DaaS-20xx commented 3 years ago

Figured out that, according to the details provided here: https://aws.amazon.com/blogs/compute/parallel-processing-in-python-with-aws-lambda/, it's not possible to implement parallelism on Lambda by using the Multiprocessing.Pool and Multiprocessing.Queue (from the multiprocessing module only Pipe can be used). And from the stack trace, the multiprocessing.pool is invoked when the aiofile.AIOFile is fired. Is there an alternative to that?

DaaS-20xx commented 3 years ago

Hi everyone, I just figured out how to fix the issue. As explained here: https://aws.amazon.com/blogs/compute/parallel-processing-in-python-with-aws-lambda/ AWS Lambda does not support multiprocessing.pool, which is used in the aiofile library (exactly multiprocessing.pool.ThreadPool is invoked in the caio.python_aio.py), and this cause the error I reported above. Now I found the same issues in this other discussion on AWS Lambda not working with snowflake connector: https://github.com/snowflakedb/snowflake-connector-python/issues/287#. In this case the issue has been fixed with the release of new version of the snowflake-connector-python library, specifically by simply replacing multiprocessing.pool.ThreadPool with concurrent.futures.thread.ThreadPoolExecutor. And I applied exactly the same fix manually to the python_aio.py within the caio folder, i.e.:

from concurrent.futures.thread import ThreadPoolExecutor .. self.pool = ThreadPoolExecutor(pool_size)

Then I zipped everything and redeployed in AWS Lambda function, and issue is fixed!

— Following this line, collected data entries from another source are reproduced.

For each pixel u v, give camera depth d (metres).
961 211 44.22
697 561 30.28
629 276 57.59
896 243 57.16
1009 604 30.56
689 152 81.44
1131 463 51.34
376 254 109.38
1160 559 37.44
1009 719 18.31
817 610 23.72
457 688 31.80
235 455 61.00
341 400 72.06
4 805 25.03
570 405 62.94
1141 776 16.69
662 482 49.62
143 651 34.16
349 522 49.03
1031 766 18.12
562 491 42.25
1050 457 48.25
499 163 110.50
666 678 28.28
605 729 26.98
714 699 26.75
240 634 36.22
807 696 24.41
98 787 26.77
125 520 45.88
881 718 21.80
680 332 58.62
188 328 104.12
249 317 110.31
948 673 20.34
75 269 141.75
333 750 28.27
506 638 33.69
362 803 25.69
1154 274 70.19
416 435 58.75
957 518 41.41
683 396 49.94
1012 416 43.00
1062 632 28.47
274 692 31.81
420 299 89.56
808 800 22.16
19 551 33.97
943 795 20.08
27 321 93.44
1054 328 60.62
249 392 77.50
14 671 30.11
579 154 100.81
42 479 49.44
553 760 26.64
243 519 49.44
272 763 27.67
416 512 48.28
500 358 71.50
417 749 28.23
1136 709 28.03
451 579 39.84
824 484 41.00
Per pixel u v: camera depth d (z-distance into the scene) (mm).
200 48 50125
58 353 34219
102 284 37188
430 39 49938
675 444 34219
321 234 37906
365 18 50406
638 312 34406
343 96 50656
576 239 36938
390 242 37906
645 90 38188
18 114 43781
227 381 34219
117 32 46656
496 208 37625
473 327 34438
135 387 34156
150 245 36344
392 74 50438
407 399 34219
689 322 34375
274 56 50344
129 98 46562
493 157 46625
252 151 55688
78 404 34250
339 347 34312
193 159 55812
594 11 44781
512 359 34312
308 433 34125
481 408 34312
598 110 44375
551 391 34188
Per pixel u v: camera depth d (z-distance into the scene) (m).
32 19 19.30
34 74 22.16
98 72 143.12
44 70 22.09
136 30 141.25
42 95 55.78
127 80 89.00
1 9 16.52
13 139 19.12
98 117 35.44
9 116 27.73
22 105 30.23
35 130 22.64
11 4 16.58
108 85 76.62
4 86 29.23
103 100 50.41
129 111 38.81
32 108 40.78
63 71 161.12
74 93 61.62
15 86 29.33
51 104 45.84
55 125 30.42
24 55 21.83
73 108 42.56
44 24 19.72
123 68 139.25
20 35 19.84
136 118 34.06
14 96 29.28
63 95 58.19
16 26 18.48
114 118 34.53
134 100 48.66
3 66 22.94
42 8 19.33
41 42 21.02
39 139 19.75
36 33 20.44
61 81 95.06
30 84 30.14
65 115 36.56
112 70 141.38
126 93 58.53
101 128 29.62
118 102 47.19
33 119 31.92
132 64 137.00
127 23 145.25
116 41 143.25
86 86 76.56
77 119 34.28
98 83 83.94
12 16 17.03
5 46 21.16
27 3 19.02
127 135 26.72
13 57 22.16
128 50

Anyway I assume that this fix should be addressed officially, e.g. some specific add-on for AWS Lambda.

Thanks everybody!

DaaS-20xx commented 3 years ago

Unfortunately, moving forward, the issue showed up when running the python script in lambda during the opening of the file, and it's on the ThreadPoolExecutor which I had put in place of ThreadPool in the caio.python_aio,py:

[ERROR] AttributeError: 'ThreadPoolExecutor' object has no attribute 'apply_async' Traceback (most recent call last): File "/var/task/lambda_function.py", line 61, in lambda_handler return loop.run_until_complete(basic_transcribe()) File "/var/lang/lib/python3.9/asyncio/base_events.py", line 642, in run_until_complete return future.result() File "/var/task/lambda_function.py", line 51, in basic_transcribe await asyncio.gather(write_chunks(), handler.handle_events()) File "/var/task/lambda_function.py", line 45, in write_chunks async for chunk in reader: File "/var/task/aiofile/utils.py", line 77, in anext chunk = await self.read_chunk() File "/var/task/aiofile/utils.py", line 64, in read_chunk chunk = await self.file.read_bytes( File "/var/task/aiofile/aio.py", line 220, in read_bytes return await self.__context.read(size, self.fileno(), offset) File "/var/task/caio/asyncio_base.py", line 47, in submit assert self.context.submit(op) == 1, "Operation was not submitted" File "/var/task/caio/python_aio.py", line 128, in submit self._execute(operation) File "/var/task/caio/python_aio.py", line 69, in _execute self.pool.apply_async(

So it seems the issue is with opening file in async/non blocking mode in AWS Lambda, that is apparently on this piece of code:

async with aiofile.AIOFile('/tmp/test.wav', 'rb') as afp:

Any suggestion or hint on how can it be addressed? or is it not feasible in AWS Lambda?

Thanks all!